Summerville has long needed that quality. The Dutchman has
always been one of the smallest players in his age group, but his intelligence,
technical ability and explosive speed meant that did not matter.
Summerville was always able to wriggle out of a tight spot
or change direction at the last minute after seeing a challenge coming. This
was a youngster who once even put Real Madrid to the sword at youth level in
the Mladen Ramljak International Memorial Tournament in Zagreb.
Richard Grootscholten, who was the academy director at
Feyenoord at the time, was among those watching on that afternoon in 2018 and
still sees that 'same boy receiving the ball and dribbling past three players
who are trying to kick him'.
"It doesn't matter if there are thousands of people in
the stadium or people are negative towards him - he will do the same
again," he told Leeds Live. "That's a special talent."

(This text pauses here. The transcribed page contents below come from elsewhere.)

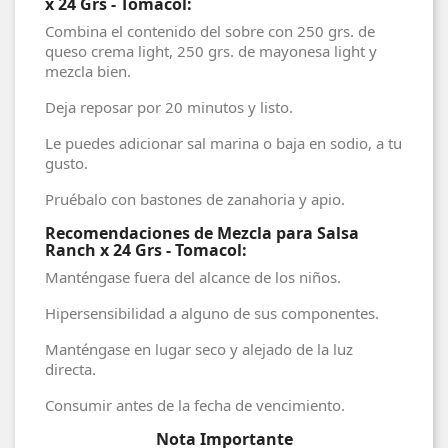
x 24 Grs - Tomacol:
Combina el contenido del sobre con 250 grs. de
queso crema light, 250 grs. de mayonesa light y
mezcla bien.
Deja reposar por 20 minutos y listo.
Le puedes adicionar sal marina o baja en sodio, a tu
gusto.
Pruébalo con bastones de zanahoria y apio.
Recomendaciones de Mezcla para Salsa
Ranch x 24 Grs - Tomacol:
Manténgase fuera del alcance de los niños.
Hipersensibilidad a alguno de sus componentes.
Manténgase en lugar seco y alejado de la luz
directa.
Consumir antes de la fecha de vencimiento.
Nota Importante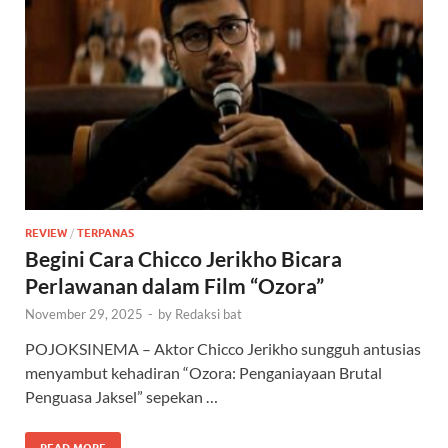
REVIEW
/
TERPANAS
Begini Cara Chicco Jerikho Bicara
Perlawanan dalam Film “Ozora”
November 29, 2025
-
by
Redaksi bat
POJOKSINEMA – Aktor Chicco Jerikho sungguh antusias
menyambut kehadiran “Ozora: Penganiayaan Brutal
Penguasa Jaksel” sepekan …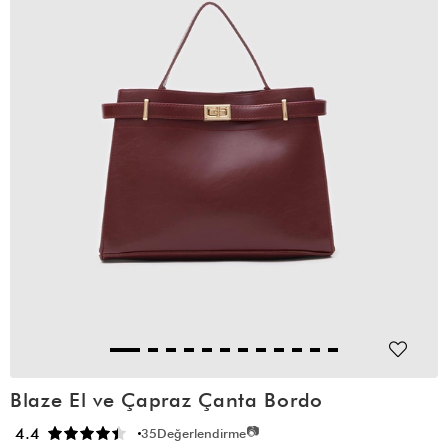
Blaze El ve Çapraz Çanta Bordo
📷
4.4
35
Değerlendirme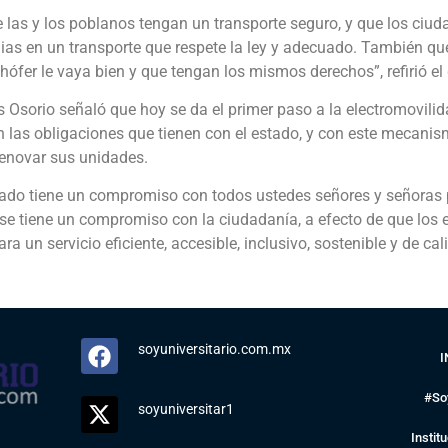
 las y los poblanos tengan un transporte seguro, y que los ciu
lias en un transporte que respete la ley y adecuado. También qu
hófer le vaya bien y que tengan los mismos derechos”, refirió el
s Osorio señaló que hoy se da el primer paso a la electromovilid
 las obligaciones que tienen con el estado, y con este mecanism
enovar sus unidades.
tado tiene un compromiso con todos ustedes señores y señoras 
 se tiene un compromiso con la ciudadanía, a efecto de que lo
ra un servicio eficiente, accesible, inclusivo, sostenible y de cal
soyuniversitario.com.mx
I
#So
soyuniversitar1
Instit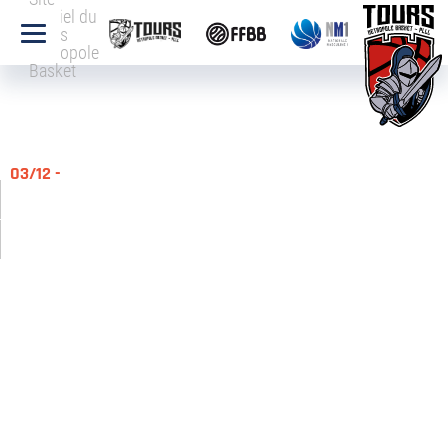
officiel du
Tours
Métropole
Basket
03/12 -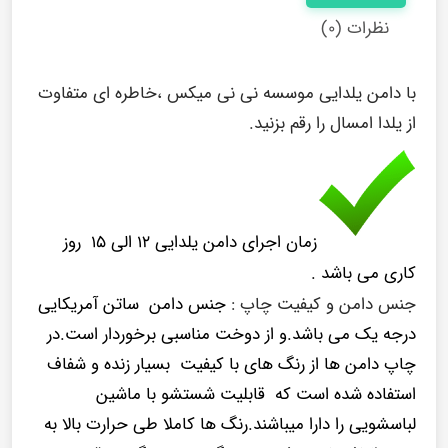
نظرات (۰)
با دامن یلدایی موسسه نی نی میکس ،خاطره ای متفاوت
از یلدا امسال را رقم بزنید.
زمان اجرای دامن یلدایی ۱۲ الی ۱۵ روز
کاری می باشد .
جنس دامن و کیفیت چاپ :
جنس دامن ساتن آمریکایی
درجه یک می باشد.و از دوخت مناسبی برخوردار است.در
چاپ دامن ها از رنگ های با کیفیت بسیار زنده و شفاف
استفاده شده است که قابلیت شستشو با ماشین
لباسشویی را دارا میباشند.رنگ ها کاملا طی حرارت بالا به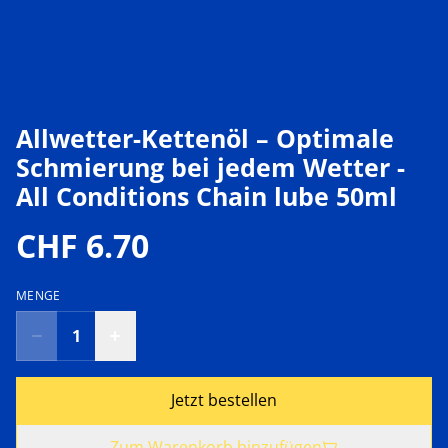
Allwetter-Kettenöl – Optimale
Schmierung bei jedem Wetter -
All Conditions Chain lube 50ml
CHF 6.70
MENGE
Jetzt bestellen
Zum Warenkorb hinzufügen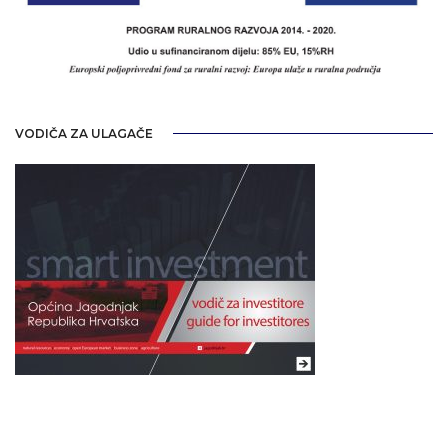
VODIČA ZA ULAGAČE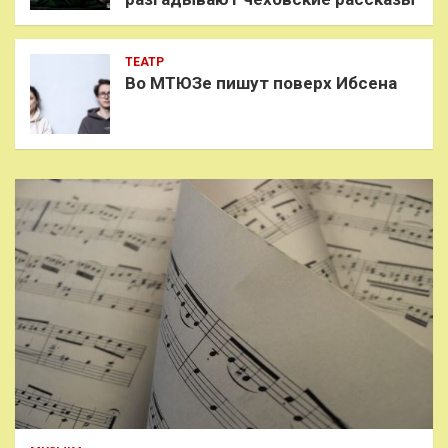
ТЕАТР
Во МТЮЗе пишут поверх Ибсена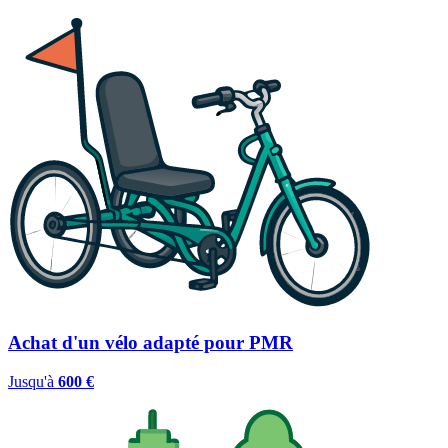
Achat d'un vélo adapté pour PMR
Jusqu'à
600 €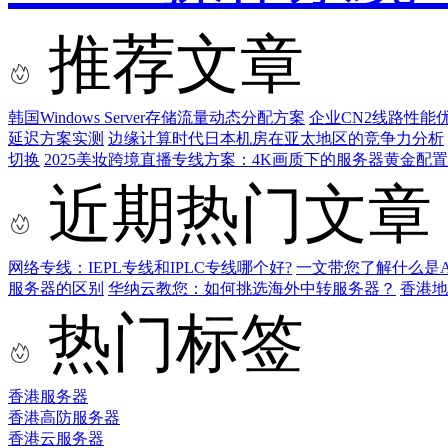
推荐文章
韩国Windows Server存储流量动态分配方案
企业CN2线路性能
延迟方案实测
边缘计算时代日本机房在亚太地区的竞争力分析
切换
2025美妆跨境直播专线方案：4K画质下的服务器黄金配
近期热门文章
网络专线：IEPL专线和IPLC专线哪个好?
一文带您了解什么是AS9
服务器的区别
华纳云教您：如何挑选海外中转服务器？
香港
热门标签
香港服务器
香港高防服务器
香港云服务器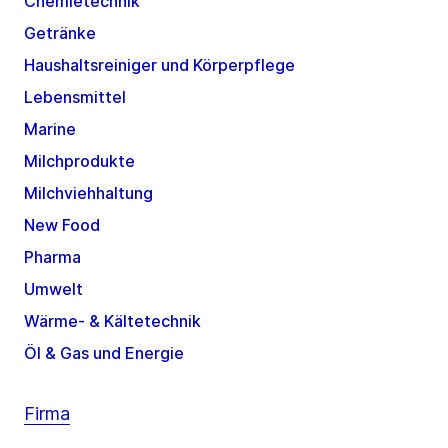
Chemietechnik
Getränke
Haushaltsreiniger und Körperpflege
Lebensmittel
Marine
Milchprodukte
Milchviehhaltung
New Food
Pharma
Umwelt
Wärme- & Kältetechnik
Öl & Gas und Energie
Firma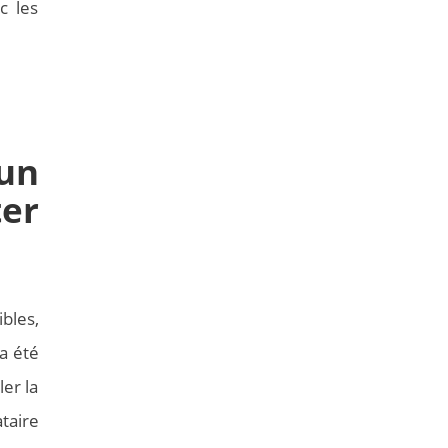
c les
un
er
bles,
 a été
er la
taire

Just as Summerville was fearless on the field, the same was
true off it when the forward left Feyenoord and all that he knew in Rotterdam
behind at the age of 19 to move to Leeds. It was a difficult adjustment at
first, but Summerville did not give up.
"I always admired that he is really doing what is in
his head," Berger added. "How he sees things is his truth. That's why
he follows his plan and that's a really strong quality."